**Problem description**. I need all of the entries printed exactly.

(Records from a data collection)

------------------------

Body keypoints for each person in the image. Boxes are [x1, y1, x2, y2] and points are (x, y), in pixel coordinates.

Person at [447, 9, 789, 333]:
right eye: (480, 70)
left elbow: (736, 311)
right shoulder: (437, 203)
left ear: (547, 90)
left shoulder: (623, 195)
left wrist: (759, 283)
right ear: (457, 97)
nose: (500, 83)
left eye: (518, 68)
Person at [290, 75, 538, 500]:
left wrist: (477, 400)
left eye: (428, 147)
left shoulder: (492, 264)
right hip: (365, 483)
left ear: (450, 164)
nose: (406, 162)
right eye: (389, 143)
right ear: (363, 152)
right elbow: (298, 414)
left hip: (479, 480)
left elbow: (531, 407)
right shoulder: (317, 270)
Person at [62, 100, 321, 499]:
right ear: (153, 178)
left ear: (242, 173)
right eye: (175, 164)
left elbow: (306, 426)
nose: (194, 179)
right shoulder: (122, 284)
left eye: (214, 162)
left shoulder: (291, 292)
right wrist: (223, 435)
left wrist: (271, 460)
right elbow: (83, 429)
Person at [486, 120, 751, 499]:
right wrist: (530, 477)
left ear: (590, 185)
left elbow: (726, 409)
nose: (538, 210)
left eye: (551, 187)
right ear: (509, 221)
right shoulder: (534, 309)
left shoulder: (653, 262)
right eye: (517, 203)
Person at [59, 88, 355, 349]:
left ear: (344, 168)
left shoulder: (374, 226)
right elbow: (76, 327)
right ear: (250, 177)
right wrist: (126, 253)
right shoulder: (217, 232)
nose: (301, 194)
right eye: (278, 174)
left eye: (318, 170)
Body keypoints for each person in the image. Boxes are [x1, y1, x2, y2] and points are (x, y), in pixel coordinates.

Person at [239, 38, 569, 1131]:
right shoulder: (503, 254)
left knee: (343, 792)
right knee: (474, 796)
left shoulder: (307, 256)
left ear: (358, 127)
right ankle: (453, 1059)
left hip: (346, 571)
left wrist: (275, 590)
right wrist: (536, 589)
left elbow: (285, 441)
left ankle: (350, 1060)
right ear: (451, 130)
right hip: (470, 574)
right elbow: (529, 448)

------------------------

**Response area**.
Body keypoints for each person in the image. Boxes are [x1, y1, x2, y2] and points are (x, y), in pixel coordinates.

Person at [447, 9, 789, 333]:
right eye: (480, 70)
left elbow: (736, 311)
right shoulder: (437, 203)
left ear: (547, 90)
left shoulder: (623, 195)
left wrist: (759, 283)
right ear: (457, 97)
nose: (500, 83)
left eye: (518, 68)
Person at [290, 75, 538, 500]:
left wrist: (477, 400)
left eye: (428, 147)
left shoulder: (492, 264)
right hip: (365, 483)
left ear: (450, 164)
nose: (406, 162)
right eye: (389, 143)
right ear: (363, 152)
right elbow: (298, 414)
left hip: (479, 480)
left elbow: (531, 407)
right shoulder: (317, 270)
Person at [62, 100, 321, 499]:
right ear: (153, 178)
left ear: (242, 173)
right eye: (175, 164)
left elbow: (306, 426)
nose: (194, 179)
right shoulder: (122, 284)
left eye: (214, 162)
left shoulder: (291, 292)
right wrist: (223, 435)
left wrist: (271, 460)
right elbow: (83, 429)
Person at [486, 120, 751, 499]:
right wrist: (530, 477)
left ear: (590, 185)
left elbow: (726, 409)
nose: (538, 210)
left eye: (551, 187)
right ear: (509, 221)
right shoulder: (534, 309)
left shoulder: (653, 262)
right eye: (517, 203)
Person at [59, 88, 355, 349]:
left ear: (344, 168)
left shoulder: (374, 226)
right elbow: (76, 327)
right ear: (250, 177)
right wrist: (126, 253)
right shoulder: (217, 232)
nose: (301, 194)
right eye: (278, 174)
left eye: (318, 170)
Body keypoints for each person in the image. Boxes are [x1, y1, x2, y2] and points are (x, y), in pixel coordinates.

Person at [239, 38, 569, 1131]:
right shoulder: (503, 254)
left knee: (343, 792)
right knee: (474, 796)
left shoulder: (307, 256)
left ear: (358, 127)
right ankle: (453, 1059)
left hip: (346, 571)
left wrist: (275, 590)
right wrist: (536, 589)
left elbow: (285, 441)
left ankle: (350, 1060)
right ear: (451, 130)
right hip: (470, 574)
right elbow: (529, 448)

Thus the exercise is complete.